Всё случилось сразу после Майского переворота Пилсудского в 1926 году, мне тогда было не то шестнадцать, не то семнадцать. Коммунистическая партия была вне закона, а в подпольную, нелегальную партию просто так вступить невозможно. Такая партия сама высматривает людей, которые достойны и способны вступить в ее ряды. Это как у масонов. Так на меня и вышли».
Подростком Жак начинает острее воспринимать окружающее. Вырвавшись из тесного семейного мирка, где поле его наблюдений над обществом ограничено прислугой и крестьянами, он вглядывается в большой мир. Когда он был еще в лицее, его пригласил к себе домой один соученик, сын водителя трамвая. Школа была общедоступная, состав учеников социально неоднородный. Жак с удивлением обнаружил, что у семьи вагоновожатого только две комнаты, что гостей принимают на кухне, а трое детей спят в одной комнате. Но главное, в квартире ужасно пахнет, изнеженному мальчику нечем дышать: «Знаешь, там туалет был прямо на лестнице…» Одноклассник объяснял ему математику, которая Жаку не давалась.

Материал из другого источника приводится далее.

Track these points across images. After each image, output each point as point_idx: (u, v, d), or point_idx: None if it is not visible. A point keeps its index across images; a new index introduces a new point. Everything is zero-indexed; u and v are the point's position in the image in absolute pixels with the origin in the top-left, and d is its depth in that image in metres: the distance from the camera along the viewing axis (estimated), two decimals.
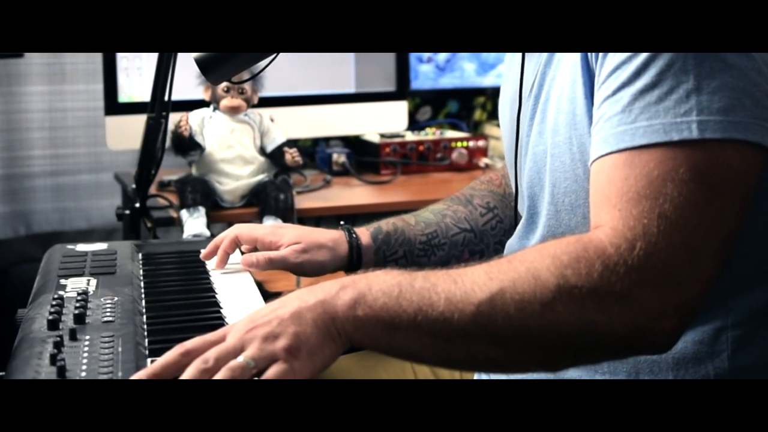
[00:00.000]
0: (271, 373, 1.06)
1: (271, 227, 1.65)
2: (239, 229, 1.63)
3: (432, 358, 1.13)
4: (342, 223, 1.67)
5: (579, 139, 1.23)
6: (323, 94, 2.72)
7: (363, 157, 2.74)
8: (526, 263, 1.08)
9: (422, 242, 1.65)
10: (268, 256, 1.58)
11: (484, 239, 1.68)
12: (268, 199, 2.24)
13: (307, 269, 1.59)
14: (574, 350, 1.09)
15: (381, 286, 1.10)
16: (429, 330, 1.08)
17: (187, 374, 1.05)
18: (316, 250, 1.59)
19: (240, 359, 1.06)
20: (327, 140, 2.83)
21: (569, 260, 1.06)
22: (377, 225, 1.66)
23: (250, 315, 1.12)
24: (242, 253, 1.65)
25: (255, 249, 1.64)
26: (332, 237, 1.62)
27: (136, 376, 1.07)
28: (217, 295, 1.48)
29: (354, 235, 1.63)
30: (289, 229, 1.64)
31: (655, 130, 1.09)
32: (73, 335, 1.21)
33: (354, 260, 1.62)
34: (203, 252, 1.64)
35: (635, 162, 1.09)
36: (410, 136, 2.79)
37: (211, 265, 1.64)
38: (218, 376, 1.05)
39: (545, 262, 1.07)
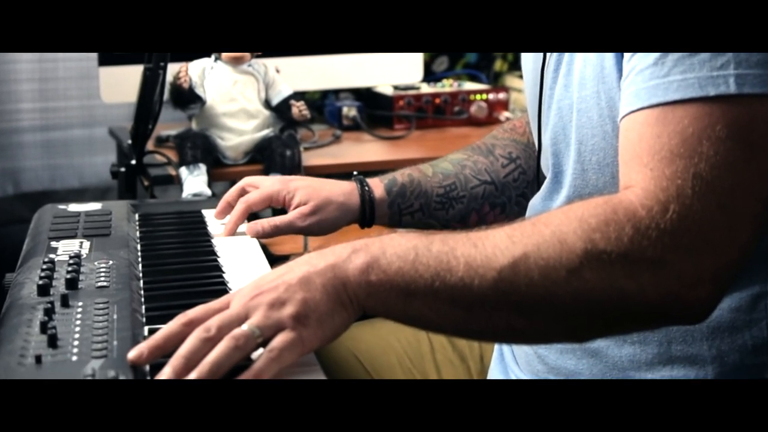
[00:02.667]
0: (277, 342, 1.05)
1: (281, 181, 1.65)
2: (249, 198, 1.64)
3: (450, 326, 1.13)
4: (355, 173, 1.68)
5: (607, 93, 1.21)
6: None
7: (375, 111, 2.73)
8: (552, 226, 1.07)
9: (440, 195, 1.65)
10: (274, 223, 1.59)
11: (506, 191, 1.67)
12: (273, 156, 2.23)
13: (316, 230, 1.61)
14: (603, 319, 1.08)
15: (396, 249, 1.09)
16: (447, 297, 1.07)
17: (187, 344, 1.05)
18: (325, 208, 1.60)
19: (244, 327, 1.06)
20: (336, 92, 2.81)
21: (597, 223, 1.06)
22: (392, 176, 1.66)
23: (255, 281, 1.12)
24: (252, 215, 1.66)
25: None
26: (343, 190, 1.63)
27: (137, 349, 1.06)
28: (219, 259, 1.48)
29: (367, 188, 1.63)
30: (299, 182, 1.65)
31: (689, 84, 1.07)
32: (65, 301, 1.21)
33: (367, 214, 1.63)
34: (215, 211, 1.66)
35: (668, 118, 1.08)
36: (426, 88, 2.77)
37: (212, 226, 1.65)
38: (221, 345, 1.04)
39: (572, 225, 1.06)
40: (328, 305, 1.08)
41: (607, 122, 1.22)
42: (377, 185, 1.65)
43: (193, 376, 1.03)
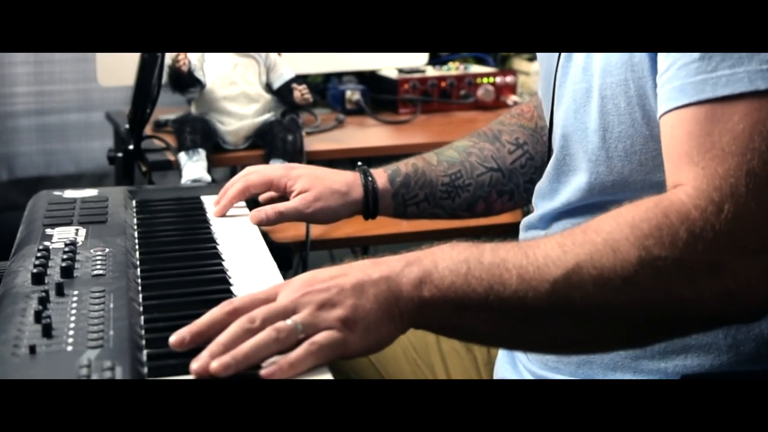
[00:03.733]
0: (321, 337, 1.06)
1: (283, 168, 1.67)
2: (249, 177, 1.64)
3: (506, 339, 1.14)
4: (359, 164, 1.68)
5: (637, 82, 1.21)
6: None
7: (379, 95, 2.72)
8: (603, 234, 1.07)
9: (445, 184, 1.66)
10: (278, 210, 1.60)
11: (513, 178, 1.67)
12: (274, 141, 2.22)
13: (320, 218, 1.62)
14: (661, 325, 1.09)
15: (447, 263, 1.10)
16: (501, 310, 1.08)
17: (229, 332, 1.06)
18: (328, 197, 1.61)
19: (289, 322, 1.06)
20: (340, 76, 2.81)
21: (650, 228, 1.06)
22: (396, 166, 1.67)
23: (307, 276, 1.12)
24: (252, 201, 1.66)
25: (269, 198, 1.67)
26: (346, 181, 1.63)
27: (178, 334, 1.08)
28: (218, 246, 1.47)
29: (370, 179, 1.64)
30: (302, 170, 1.65)
31: (738, 78, 1.07)
32: (60, 290, 1.21)
33: (370, 206, 1.63)
34: (216, 199, 1.66)
35: (717, 115, 1.07)
36: (431, 72, 2.76)
37: (211, 213, 1.64)
38: (261, 334, 1.05)
39: (623, 232, 1.06)
40: (377, 315, 1.08)
41: (636, 111, 1.22)
42: (380, 176, 1.66)
43: (226, 358, 1.03)
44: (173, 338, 1.08)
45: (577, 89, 1.29)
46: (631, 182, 1.24)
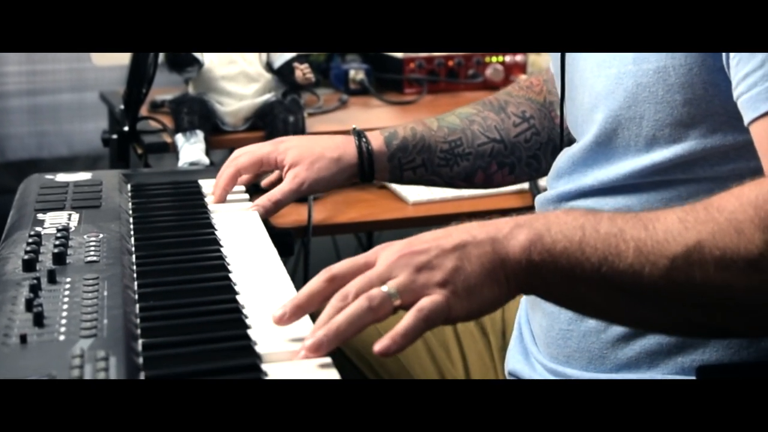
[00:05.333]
0: (426, 302, 1.05)
1: (271, 143, 1.69)
2: (239, 160, 1.65)
3: (621, 316, 1.14)
4: (354, 127, 1.68)
5: (679, 69, 1.22)
6: None
7: (384, 74, 2.72)
8: (726, 213, 1.06)
9: (444, 150, 1.67)
10: (274, 200, 1.61)
11: (516, 151, 1.68)
12: (275, 122, 2.22)
13: (317, 189, 1.65)
14: None
15: (561, 227, 1.09)
16: (615, 283, 1.07)
17: (325, 314, 1.07)
18: (321, 167, 1.62)
19: (384, 288, 1.06)
20: (343, 55, 2.80)
21: None
22: (393, 129, 1.68)
23: (408, 239, 1.11)
24: (253, 186, 1.67)
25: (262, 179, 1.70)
26: (337, 145, 1.65)
27: (280, 309, 1.09)
28: (216, 232, 1.47)
29: (364, 140, 1.65)
30: (290, 142, 1.67)
31: None
32: (52, 277, 1.21)
33: (365, 167, 1.64)
34: (213, 189, 1.66)
35: None
36: None
37: (209, 197, 1.64)
38: (353, 306, 1.05)
39: (747, 212, 1.05)
40: (479, 278, 1.07)
41: (678, 98, 1.23)
42: (376, 138, 1.67)
43: (319, 334, 1.05)
44: (275, 315, 1.09)
45: (609, 74, 1.29)
46: (665, 169, 1.24)
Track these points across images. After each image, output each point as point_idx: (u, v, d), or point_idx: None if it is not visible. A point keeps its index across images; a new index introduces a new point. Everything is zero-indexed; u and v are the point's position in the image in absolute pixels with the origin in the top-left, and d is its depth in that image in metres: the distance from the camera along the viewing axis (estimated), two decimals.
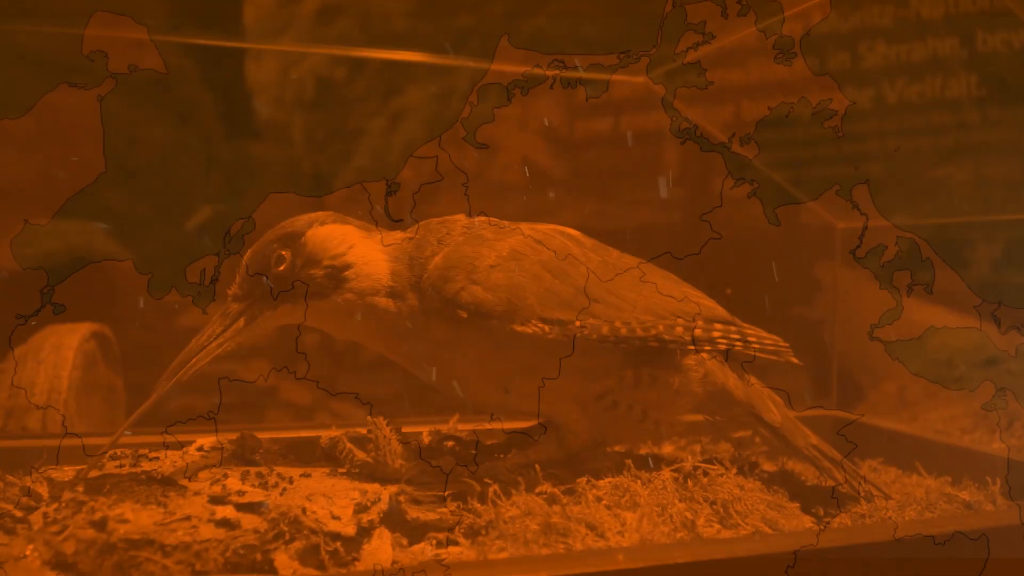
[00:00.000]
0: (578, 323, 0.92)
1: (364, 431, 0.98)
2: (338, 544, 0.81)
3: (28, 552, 0.77)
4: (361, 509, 0.84)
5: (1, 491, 0.97)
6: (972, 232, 1.57)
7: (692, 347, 0.99)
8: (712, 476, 0.95)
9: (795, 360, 1.10)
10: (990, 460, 1.15)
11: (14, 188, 1.32)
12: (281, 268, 0.92)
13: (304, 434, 1.12)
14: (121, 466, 0.91)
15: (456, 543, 0.83)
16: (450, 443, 1.09)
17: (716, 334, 1.01)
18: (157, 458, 0.94)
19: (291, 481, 0.89)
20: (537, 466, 0.91)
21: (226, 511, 0.80)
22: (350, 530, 0.82)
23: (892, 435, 1.33)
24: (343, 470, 0.94)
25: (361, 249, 0.95)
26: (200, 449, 0.97)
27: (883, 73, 1.44)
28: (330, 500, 0.85)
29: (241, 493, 0.83)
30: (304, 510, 0.81)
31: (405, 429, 0.99)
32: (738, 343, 1.03)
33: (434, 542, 0.84)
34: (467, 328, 0.91)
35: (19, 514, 0.85)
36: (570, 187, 1.84)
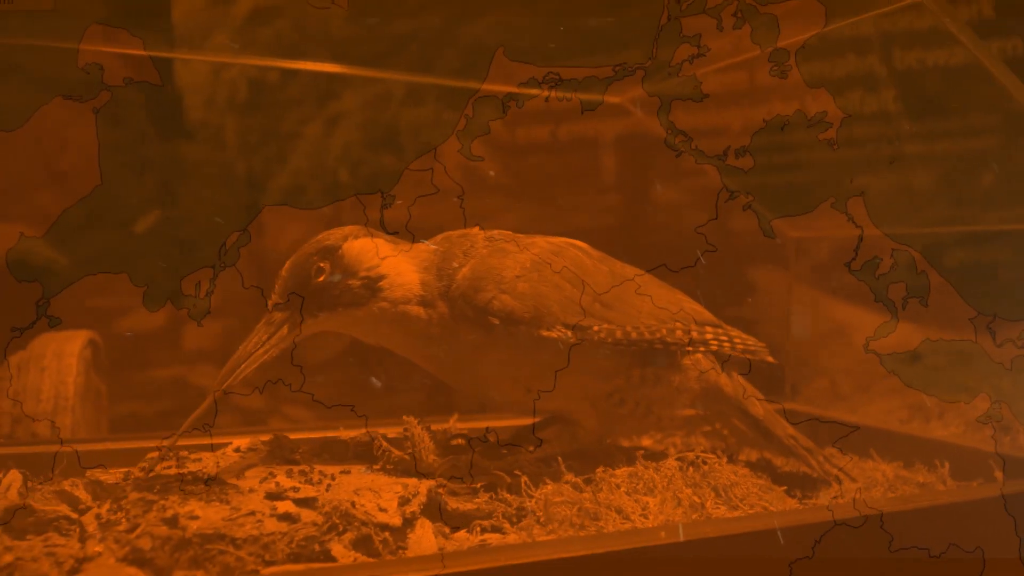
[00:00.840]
0: (595, 328, 1.01)
1: (389, 431, 1.06)
2: (387, 534, 0.88)
3: (101, 550, 0.81)
4: (404, 501, 0.91)
5: (27, 495, 1.00)
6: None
7: (689, 348, 1.10)
8: (711, 464, 1.06)
9: (770, 359, 1.22)
10: (935, 446, 1.29)
11: None
12: (320, 279, 0.98)
13: (314, 435, 1.18)
14: (169, 467, 0.96)
15: (500, 530, 0.91)
16: (459, 441, 1.17)
17: (708, 336, 1.12)
18: (200, 459, 0.99)
19: (333, 478, 0.95)
20: (560, 458, 1.00)
21: (286, 506, 0.86)
22: (396, 521, 0.89)
23: (844, 426, 1.46)
24: (377, 467, 1.00)
25: (393, 260, 1.02)
26: (237, 450, 1.02)
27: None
28: (376, 494, 0.91)
29: (296, 489, 0.89)
30: (353, 504, 0.88)
31: (382, 429, 1.07)
32: (726, 344, 1.15)
33: (478, 529, 0.91)
34: (496, 334, 1.00)
35: (74, 516, 0.89)
36: (510, 192, 1.91)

И постепенно у него открываются глаза. По примеру юного Будды, которым позже будет восхищаться, Жак удирает из обширного сада, окружающего родительскую виллу (ее можно приравнять к дворцу), и открывает для себя реальную жизнь. Этот никудышный ученик не только набирается жизненного опыта, он еще и пожирает книгу за книгой в отцовской библиотеке, просторной комнате, уставленной книжными шкафами; «даже самые некрасивые переплеты» влекут к себе будущего студента Школы изобразительных искусств. Набеги на библиотеку он совершает втихомолку: Марсин Х. не любит, чтобы нарушали порядок в его библиотеке; он хочет, чтобы каждая книга стояла на своем месте на случай, если ему понадобится навести справку во время бесед с гостями за чашкой кофе – например, проверить цитату или установить ее автора. И потом, ему как-то не верится, что мальчишка, получающий такие посредственные отметки, интересуется серьезным чтением. Без ведома отца подросток очень рано прочел Руссо, еще до того, как гувернантка объяснила ему про «установленный порядок», – сперва «Эмиля», а потом «Общественный договор», сформировавший в нем идеал социальной справедливости. А заодно Вольтера и Дидро – этот последний научил его всё подвергать сомнению. «Но по-настоящему я начал сомневаться и отвергать “установленный порядок” после того, как побывал у моего польского друга, сына вагоновожатого, в квартире, где не было ни мягких ковров, ни домашней прислуги».
Тем временем его исключили из лицея за сочинение, в котором он, видите ли, посягнул на государственную власть и права господствующих классов. «Это было рассуждение о четырех временах года, смесь политики и поэзии. Я писал, что лето – взрослые в нашем государстве – несет ответственность за весну, то есть за молодежь. Не подозревая ни о чем подобном, я воспроизвел какую-то цитату, чтимую коммунистами. Директор, очень приличный господин, пришел к нам домой и весьма серьезно говорил с отцом и его женой. На этот раз отец не рассердился. Никогда не устану повторять: он вел себя со мной чрезвычайно корректно, никогда не жалел денег на мое образование. Но мы с ним друг друга не понимали. Я считал, что он неправ, но он всегда выходил победителем в спорах, потому что, пользуясь своими знаниями, своей эрудицией, приводил аргументы, на которые мне нечего было возразить. Сегодня в подобной ситуации я сказал бы: “Со свидетелями Иеговы или со старыми коммунистами нельзя спорить”».